Les détails contenus dans les registres sont assez succincts en général (du moins pour ce qui concernent mes ancêtres vendéens) : les meubles ou bestiaux sont rarement listés précisément. Le plus prolixe en la matière est celui de Jeanne Robin en 1840 : "la succession est composée du mobilier propre, à savoir :
1) un lit composé de son bois, paillasse, coëte, traversin, matelas, estimé à 20 francs.
2) un coffre estimé à 3 francs.
3) deux draps estimés à 4 francs.

Total 27 francs"

On notera tout de même quelques successions particulières :
  • celle de Pierre Coutand en 1815. La case Observation porte la mention suivante : par acte du 18/8/1809, passé devant Chenuau, notaire aux Epesses, "ledit Coutand a tout abandonné à ses enfants à la charge de le nourrir". Le détail de ce legs n'a pas été trouvé sur les registres de déclaration de mutation (Pouzauges). 
Par contre l'acte de cession figure bien parmi les minutes notariales ( * ) : "comme son grand äge ne lui permet plus de s'occuper de son travail ordinaire et que [ses enfants] pierre et jeanne coutand sont ses deux apuis [ ?] ayant déjà beaucoup aidé a sa subsistance et entretien par le fruit de leur labeur, il a par ces presentes de sa libre volonté, du consantement et agrément formel [ ?] des dits françois et henri coutand ses deux autres enfants, ( ... ) declare leur cedder et abandonner entout droit de propriété, le tiers pour lequel il étoit fondé dans la communauté générale qui a existé entreux jusqu'à ce jour, et généralement cedder et abandonner auxdits pierre et jeanne coutand et par moitié entreux tous ces biens meubles et effet mobilier de quelque ( ... ) quil soient qui sont tant dans sa demeure que partout ailleurs, que lesdits pierre et jeanne coutand declarent bien connoitre sans qu'il soit besoin d'en faire plus ample designation, lequel tiers du mobilier cidessus ceddé est estimé en temts que de besoin seroit soixante francs."

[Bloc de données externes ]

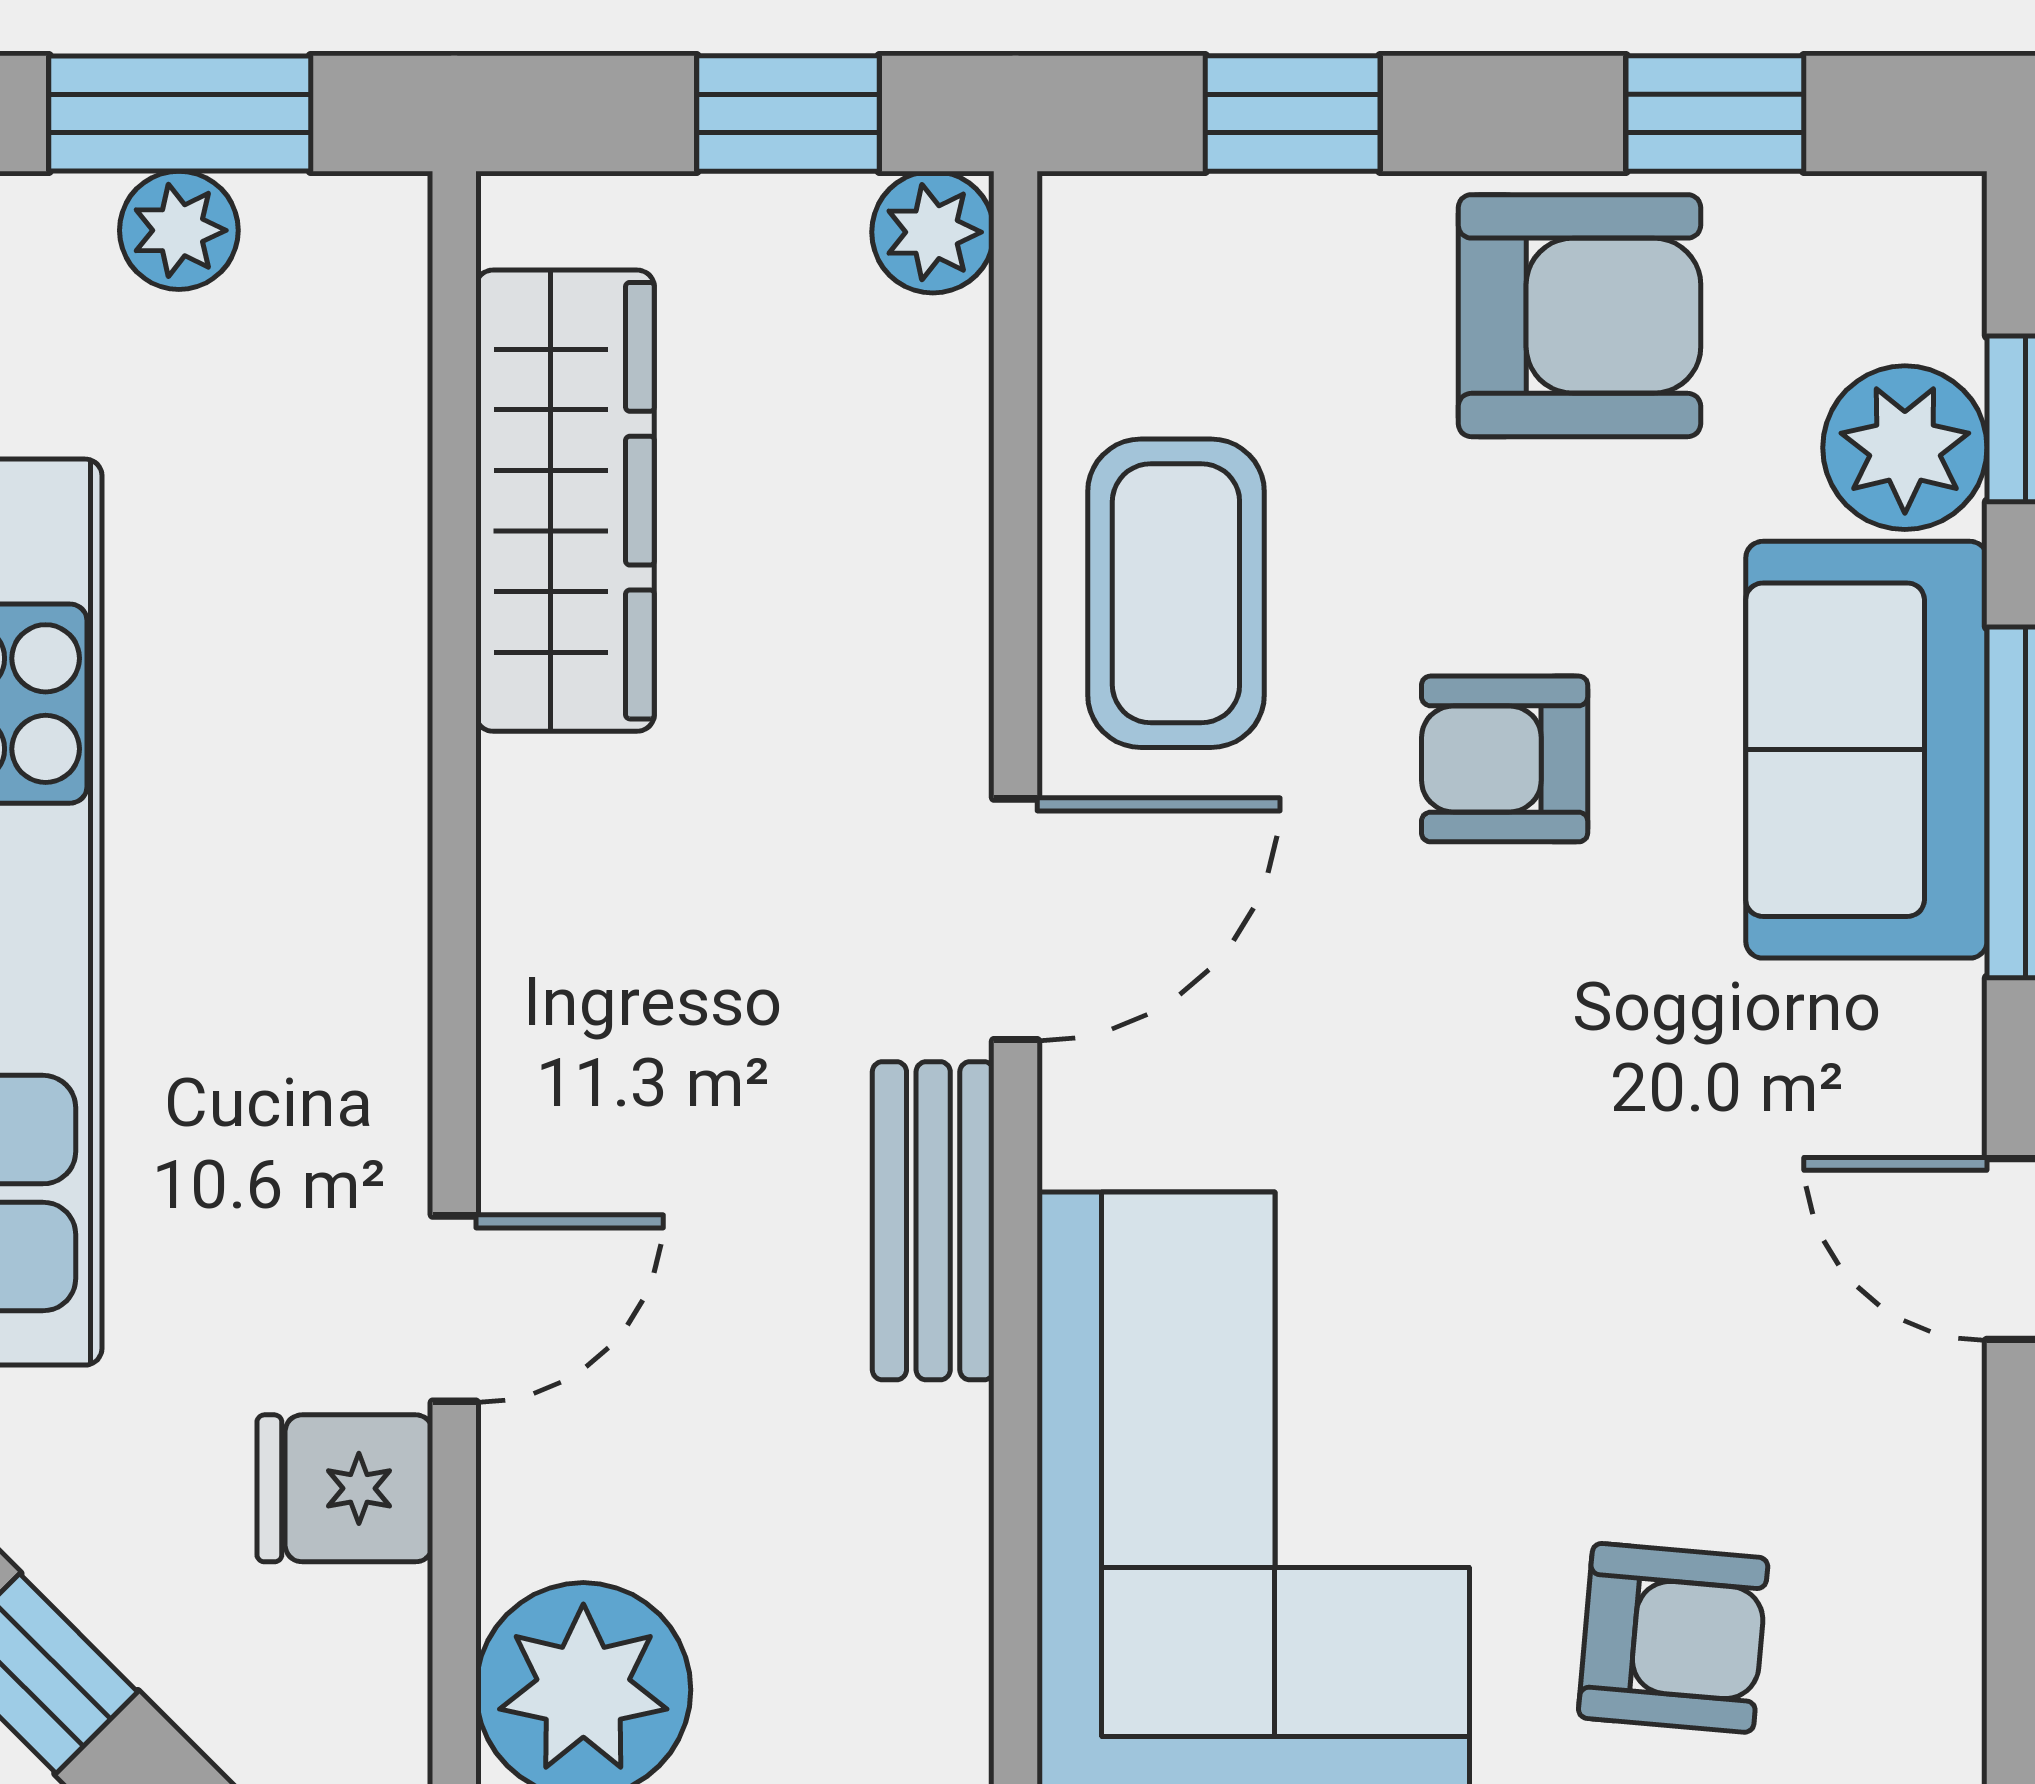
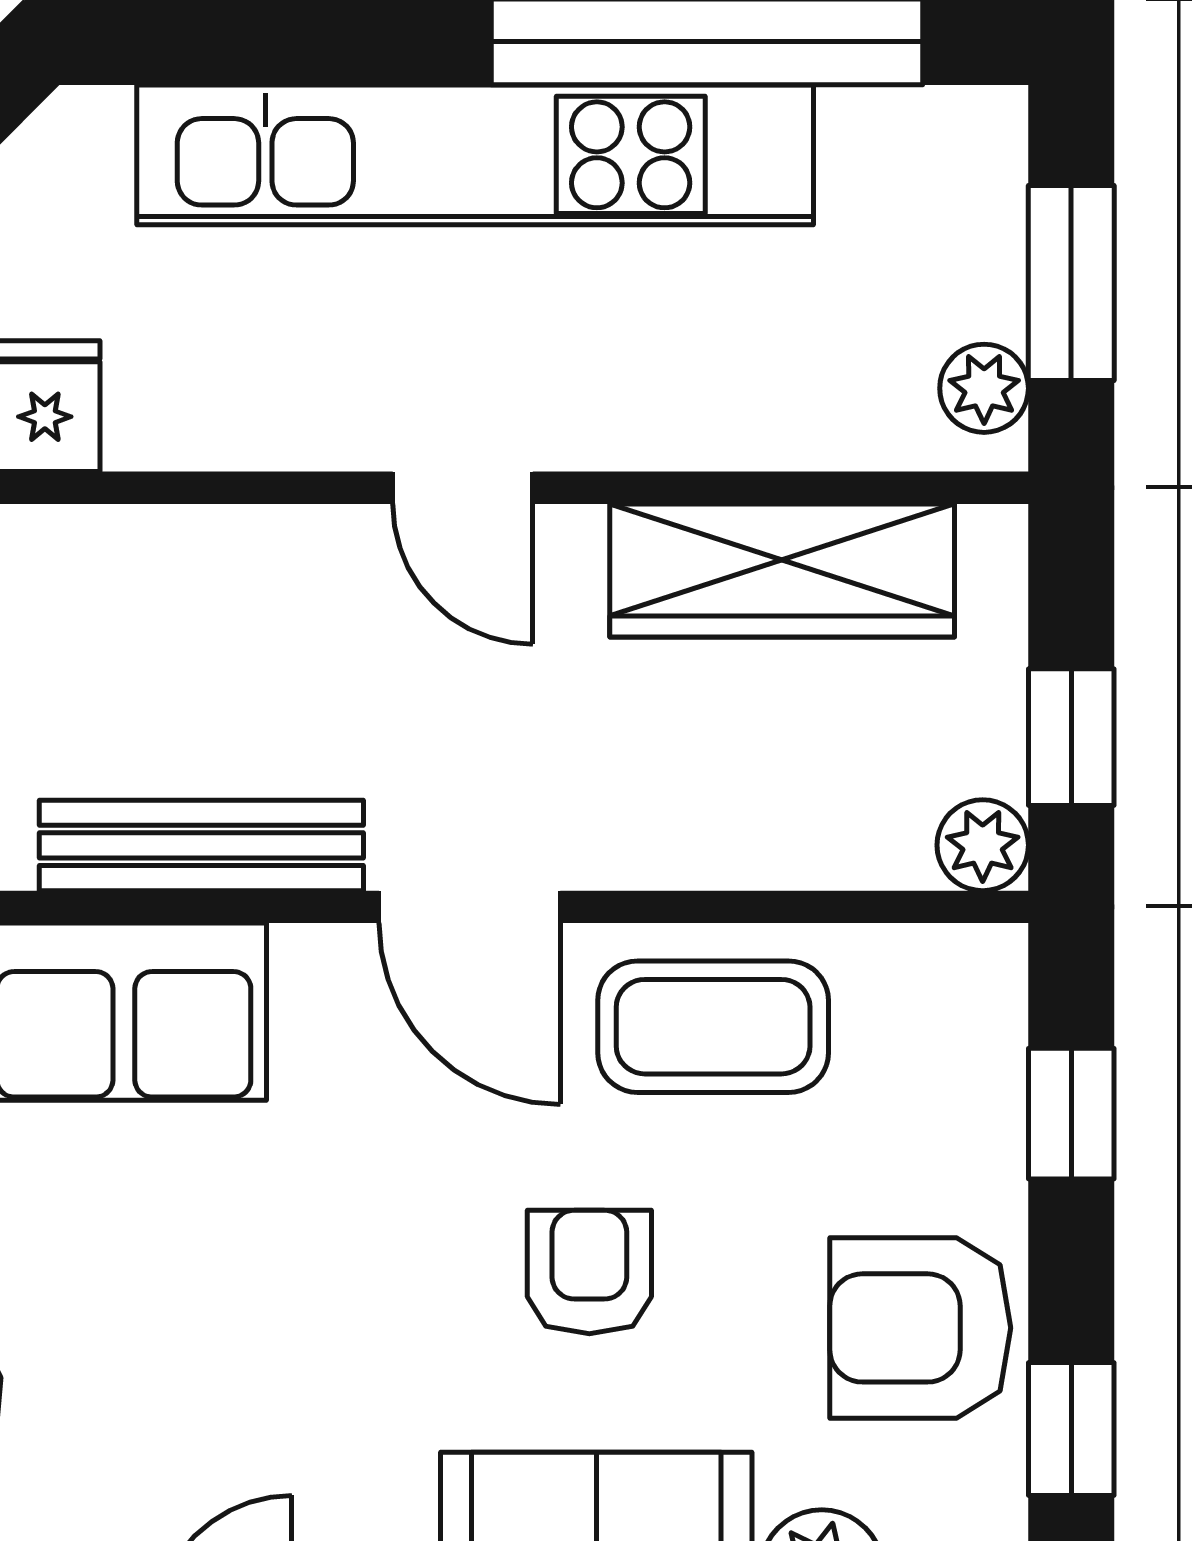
plant: (179, 230) -> (984, 388), moved
armchair: (1580, 316) -> (920, 1328), turned 90
bench: (933, 1221) -> (201, 845), width x1.36
door: (454, 1309) -> (463, 488), moved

  •  celle  de François Coutand (fils du précédent) en 1843 : Il n'y a pas de détail sur les héritiers et la succession, mais la case "Numéro du sommier douteux sous lequel l'article a été relevé" est remplie avec le n°944. 
Sur ce sommier sont consignés l'existence de droits impayés ou fraudés (mais ces registres ne sont pas conservés aux archives). Quand le contrôleur a réuni les preuves de l'exigibilité d'un droit ou lorsque le contrevenant se reconnaissait débiteur de l'impôt, l'article était annulé et reporté sur le "sommier des droits certains". A l'inverse, si la réclamation est non fondée ou s'il n'y avait pas de preuves suffisantes pour engager des poursuites, l'article était annulé.
  • celle de Louise Poisbleau en 1839 : un certificat d'indigence a été délivré le 29/1/1840; de ce fait il semble qu'il n'y ait pas d'héritage, et donc pas de déclaration sur le registre de mutation : à la date de la déclaration des successions est apposé la mention "néant". La case des biens déclarés est laissée vierge.  

Sur la quinzaine de successions vendéennes identifiées, le montant des successions va de . . . rien (certificat d'indigence de Louise Poisbleau) à 1 740 francs : Rose Godet déclare en effet 340 francs de biens meubles et une borderie valant 1400 francs. Elle qui n'était que domestique lors de son mariage en 1782 ! On remarquera que son époux, décédé 13 ans auparavant, ne déclarait que des biens meubles (pas d'immeuble), pour une valeur de 430 francs (pourtant dit "feu propriétaire" lors du mariage de son fils en 1824).

( * ) Vive les archives "multi-séries" en ligne !

lundi 9 juin 2014

#ChallengeAz : H comme héritage

Autrefois les biens se transmettaient de générations en générations : je pense, par exemple, à la ferme de la Gidalière, dans les Deux-Sèvres, transmise durant près de cinq générations, soit de la Révolution jusqu’au début du XXème siècle – la disparition des registres antérieurs à la Révolution nous empêchant de savoir s’ils occupaient les lieux plus avant.

Découverte dans le grenier © Brunor

Mais aujourd'hui, avec la dispersion géographique des membres du foyer, les maisons de famille se raréfient. De ce fait, dans nos époques modernes, on n’hérite pas toujours des biens matériels de ceux qui nous ont précédé comme autrefois. Dans ce cas, nos ancêtres nous transmettent-ils autre chose ?

L'exploration des archives nous permet de connaître la vie de nos aïeux, alors que le patrimoine de nos ascendants - et leur souvenir même, bien souvent - s'est perdu dans les fils du temps. Contrats de mariage, inventaires après décès et autres documents nous font entrevoir leur existence : la maison, la ferme, les meubles, les terres (si on a de la chance).

Mais si la curiosité nous fait fouiller sans vergogne dans l'intimité de nos ancêtres lointains, c'est n'est pas aussi aisé lorsque l'on a connu les personnes.

En effet, les générations proches (parents, grands-parents) nous ont parfois transmis des objets ou des papiers de famille : bijoux, médailles, photos, lettres, journaux intimes. Mais alors, lire la correspondance privée de ses grands-parents c'est autre chose que déchiffrer un acte notarié ! Je me souviens de lettres qui nous étaient revenues après le décès de ma grand-mère (parce qu'elles nous concernaient) : lors de leur lecture, je me suis presque sentie "de trop". Soudain, on ressent un sentiment d'intrusion dans la vie privée, l'impression bizarre d'écouter aux portes.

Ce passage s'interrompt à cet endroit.